W garnizonie panowały wstyd i przygnębienie. Wdowy po zabitych w ostatniej ekspedycji przeklinały Sowę, lecz w pierwszym rzędzie Solla. Ocaleli strażnicy szemrali. W powietrzu wisiały zarzuty i obwinienia. Za plecami Solla wciąż rozlegały się ponure szepty, pełne rozdrażnienia.
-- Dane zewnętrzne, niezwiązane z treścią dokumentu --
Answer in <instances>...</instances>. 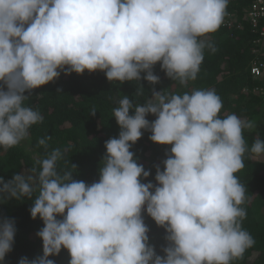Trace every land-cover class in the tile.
Wrapping results in <instances>:
<instances>
[{
  "label": "clouds",
  "instance_id": "clouds-1",
  "mask_svg": "<svg viewBox=\"0 0 264 264\" xmlns=\"http://www.w3.org/2000/svg\"><path fill=\"white\" fill-rule=\"evenodd\" d=\"M227 4L0 0V148L20 144L42 122L40 112L26 106L25 93L61 72L101 71L109 82L143 79L155 85L159 62L171 81L186 86L196 79L204 50L215 51L204 38L220 27ZM221 109L212 89H153L141 105L125 95L113 109L120 131L104 143L98 181L87 184L74 180L71 170L58 172L59 148L38 162V172L0 177V201L31 200V218L43 223L36 233L42 255L21 257L18 264H55L49 257L61 249L69 254L68 264H232L242 257L254 241L241 226L246 189L236 173L246 152L264 159V140L255 139L249 148L244 130L254 123L235 114L222 118ZM142 130L153 143L171 145L163 170L154 166L155 184L142 182L150 171L130 150ZM46 139L38 141L45 148ZM144 215L165 231L163 255L149 243ZM15 233L12 219L0 220V262L12 250Z\"/></svg>",
  "mask_w": 264,
  "mask_h": 264
},
{
  "label": "trees",
  "instance_id": "trees-1",
  "mask_svg": "<svg viewBox=\"0 0 264 264\" xmlns=\"http://www.w3.org/2000/svg\"><path fill=\"white\" fill-rule=\"evenodd\" d=\"M253 1L228 0L222 24L204 38L212 42L215 51L204 50L197 77L186 86L171 81L158 62L153 67L154 74L160 78L155 85L143 79L122 84L109 82L101 71H85L79 75L74 72L64 75L61 72L57 79L33 89L31 94L26 92L25 95H29L26 106L38 110L43 120L29 129L28 138L20 144L7 151L0 148V177L7 181L22 172L29 174L32 169L38 172V162L53 149L59 148L63 158L57 162L58 172L62 174L71 170L74 180L87 184L98 181V168L102 166L100 161L105 153L104 143L117 137L120 131L113 109L125 95L134 105L144 104L153 89L165 93L212 89L222 101L219 113L222 118L235 114L254 123L253 129L244 130L249 148L255 139L264 140V73L257 80L252 79L249 73L255 61L251 46L257 36L245 17ZM260 59L264 61L263 56ZM146 119L151 122L155 117L148 115ZM150 135V132L143 131L142 137L130 150L137 162L150 171L149 177L142 182L155 184L154 166L160 165L163 170L161 161L166 159L165 152L171 145L155 144L149 139ZM42 138L46 139V148L38 143ZM243 159L244 167L236 173L246 189L245 203L241 207L247 214L241 226L251 235L254 243L232 264H264V159L254 161L248 152ZM31 207L32 201L26 198L0 201V220L12 219L16 228L12 250L0 264H18L21 257L32 259L42 255V241L36 233L43 223L39 217L31 218ZM144 221L149 228V243L158 255H163L161 249L166 245L164 229L147 215H144ZM49 259L55 264H68L70 257L67 250L61 249L58 255Z\"/></svg>",
  "mask_w": 264,
  "mask_h": 264
},
{
  "label": "built area",
  "instance_id": "built-area-1",
  "mask_svg": "<svg viewBox=\"0 0 264 264\" xmlns=\"http://www.w3.org/2000/svg\"><path fill=\"white\" fill-rule=\"evenodd\" d=\"M247 12L245 19L255 30L253 32L257 36L251 46L255 61L249 71L252 79L257 80L264 73V61L260 59L261 56L264 57V0H254ZM261 24L263 25L260 26Z\"/></svg>",
  "mask_w": 264,
  "mask_h": 264
},
{
  "label": "rangeland",
  "instance_id": "rangeland-1",
  "mask_svg": "<svg viewBox=\"0 0 264 264\" xmlns=\"http://www.w3.org/2000/svg\"><path fill=\"white\" fill-rule=\"evenodd\" d=\"M245 91H246V90L244 89V92H245ZM251 158H252V157H251ZM252 160L257 161V159H253V158H252Z\"/></svg>",
  "mask_w": 264,
  "mask_h": 264
}]
</instances>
Egert zamknął się w swoim gabinecie, gdzie jadł i spał lub przepędzał bezsenne noce nad zniszczoną mapą. Co pewien czas zjawiali się z meldunkami specjalnie wysłani szpiedzy. Informacje były skąpe i niezbyt pewne. Zwiadowcy bali się zapędzać zbyt daleko i kierować plotkami wiejskich bab. Po wielu trudach udało się w końcu złapać młodego, nieostrożnego rozbójnika, ale w połowie drogi do miasta podczas próby ucieczki zranił jednego z konwojentów, za co został natychmiast zabity przez rozwścieczonych towarzyszy rannego. Przywieziono Egertowi trupa, ale nikt na tej ziemi nie potrafił przesłuchać martwego.
Egert widział samego siebie jako utrudzonego, chorego dzięcioła, który z tępym uporem, dzień i noc próbuje skruszyć kamień sfatygowanym dziobem. Byle tylko zapomnieć tę straszną chwilę, kiedy zobaczył swego syna, teraz już obcego człowieka, sprzymierzonego z bandytami.
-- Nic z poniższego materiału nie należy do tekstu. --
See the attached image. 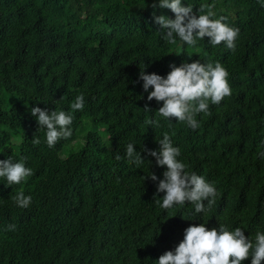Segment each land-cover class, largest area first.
<instances>
[{
	"label": "trees",
	"instance_id": "1",
	"mask_svg": "<svg viewBox=\"0 0 264 264\" xmlns=\"http://www.w3.org/2000/svg\"><path fill=\"white\" fill-rule=\"evenodd\" d=\"M153 3L159 0H0V160L23 159L34 173L13 185L0 177V264H156L192 224L241 227L252 239L264 232V0H182L197 16L200 4L214 5L213 19L238 28L235 51L207 37L195 46L166 42L153 13L175 14ZM196 60L219 61L232 94L210 103L211 114L200 113L193 130L158 113L163 102L147 100L139 73L146 65V73L166 76L171 63ZM11 94L16 101L6 110ZM80 94L84 108L73 112ZM33 107L71 113L72 136L49 148ZM86 120L78 150L63 157ZM164 133L186 171L216 187L211 209L155 203L166 167L145 149L158 151ZM129 143L145 159L139 167L127 159ZM151 173L157 181L144 179ZM21 191L32 198L27 208L12 199Z\"/></svg>",
	"mask_w": 264,
	"mask_h": 264
},
{
	"label": "clouds",
	"instance_id": "2",
	"mask_svg": "<svg viewBox=\"0 0 264 264\" xmlns=\"http://www.w3.org/2000/svg\"><path fill=\"white\" fill-rule=\"evenodd\" d=\"M152 7L167 8L175 14V18L171 19L153 13L154 22L161 26L162 38L166 42L175 44L178 37L185 44L195 46L198 40L207 37L213 47L223 42L227 49L235 51L239 29L229 26L224 16L213 19L216 16L214 5L200 4L198 12L201 14L198 16L194 13L193 6H185L182 0H159ZM145 67L146 65L141 68L139 79L143 81L144 91L148 92L147 100L163 102L158 109L162 117L169 120L175 118L193 130L200 126L196 118L200 113L211 114L210 103L219 105L225 97L232 94L228 82L229 73L219 61L204 63L196 60L191 63L182 62L179 66L171 63V71L166 76L155 72L146 73ZM150 87L152 91L149 92ZM83 108L84 96L80 94L71 104V109L75 112ZM144 109L151 111L147 105ZM31 114L37 118L40 128H46V143L49 148L72 136L71 113L33 107ZM147 123L159 126L158 121L149 120ZM157 142L160 145L158 151L145 149L150 156L155 157L157 166L166 167L163 179H159L157 186V193H164L162 203L160 200H155V203L167 210L188 202L194 205L195 214L211 209L219 195L214 184L195 172L186 171L188 165L178 159L181 150L173 145L168 133H164L163 138ZM32 143L39 145L40 139L33 137ZM126 156L137 167L145 160L132 143L126 146ZM259 156L264 159V152H260ZM115 158L121 159L119 155ZM33 174V170L25 166L23 159L19 162H13L11 158L0 160V177L6 178L7 185L20 184ZM146 178L158 180L155 173L144 177ZM12 199L21 208L29 207L32 202L31 196H25L22 191ZM7 228L14 231L16 225L10 224ZM249 257L251 264H261L264 261V232L257 231L252 239L245 236L241 227L229 230L226 225L219 224L218 229H208L201 223L188 226L184 230L183 240L174 251H165L156 264H242Z\"/></svg>",
	"mask_w": 264,
	"mask_h": 264
},
{
	"label": "rangeland",
	"instance_id": "3",
	"mask_svg": "<svg viewBox=\"0 0 264 264\" xmlns=\"http://www.w3.org/2000/svg\"><path fill=\"white\" fill-rule=\"evenodd\" d=\"M7 98L5 100V109L8 110L12 104L16 101L15 96L14 95H6ZM89 120H86L84 125L82 127L79 128L78 130V138L69 146L66 147L65 151L62 153L63 157L68 156L70 153L78 150V147L81 145L82 142V138L84 133L89 129V124H88ZM99 132L102 134V140H103V145L106 147H111V143L109 141V136L107 134V130L105 126H101L99 129ZM15 147L18 148V137L13 138Z\"/></svg>",
	"mask_w": 264,
	"mask_h": 264
}]
</instances>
W mieście zginęło jeszcze dwoje dzieci. Wśród nocnej ciszy mieszczanie słyszeli złowieszczy brzęk łańcucha. Egert kulił się nad swoim biurkiem, nie chcąc tego słyszeć ani o tym myśleć.
Sowa… Ukazywał mu się w nocy, obejmujący za ramię Luara, śmiejący się i wywijający kawałkiem łańcucha. Wokół płomienia świecy krążyły ogromne, czarne ćmy, wielkookie jak sowy…
Chmara sów wypełniająca niebo.
Egert wcielał się w Sowę i w gorączkowym majaku wiódł swoją bandę po lasach i drogach wyobrażonych na mapie. Zdobywał prowiant i zapasy wody, rozpalał ogniska na postojach, wystawiał wartowników i wysyłał we wszystkie strony obserwatorów. Przestał być pułkownikiem Sollem, stał się ponurym zbójem, opętanym żądzą niszczenia.